Fear, on the other hand, finds the infants leaving their eyes open wide for almost the entire episode. The gaze from the infant is often characterized by an intense, penetrating look. This is commonly paired with a backward movement of their head as well. After only a gradual increase in tension associated with fear, the cry of the child is emitted in an explosive fashion.

By contrast, when infants are in pain, they usually keep their eyes tightly closed. If a baby in pain does open its eyes, it is typically only for a few moments and in that time a distant look is held. During a response to pain, infants maintain a high level of muscle tension around their eyes, and the forehead remains furrowed. The cry associated with pain usually begins at the highest intensity, commencing suddenly and immediately after the pain stimulus is recognized.

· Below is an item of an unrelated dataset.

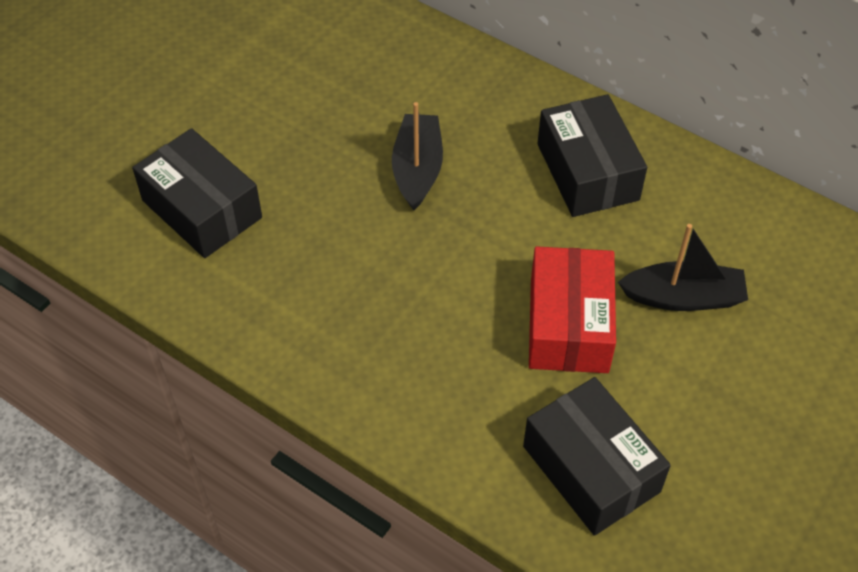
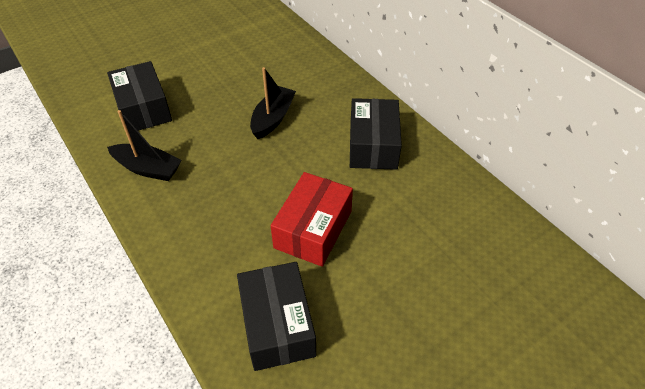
camera: 20 degrees right, 5 degrees down
black boat [618,224,748,311] -> black boat moved to [107,110,182,181]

In Becker´s article on laughing in infants, he cites the American philosopher and psychologist William James who, in the late 1800s, made an almost heretical assertion that flew in the face of contemporary psychological theory. Namely, he claimed that infants did not enter the world as ℠blank slates´ as most believed. His contention — and this latest research only further bolsters his prescient insight — that infants come into this world pre-programmed with a whole suite of cognitive hardware, stood squarely against the conventional wisdom of the day which held that infants passively absorb information from their environment.

This latest research out of Spain could be the first step in helping both first-time parent as well as adults employed in the field of infant caregiving to recognize the specific emotions behind an infant´s cry. Understanding the motivating emotion can be a valuable insight for a parent or caregiver that allows them to accurately address the root of the problem and thereby quickly alleviate the distress of both baby and the caregiver.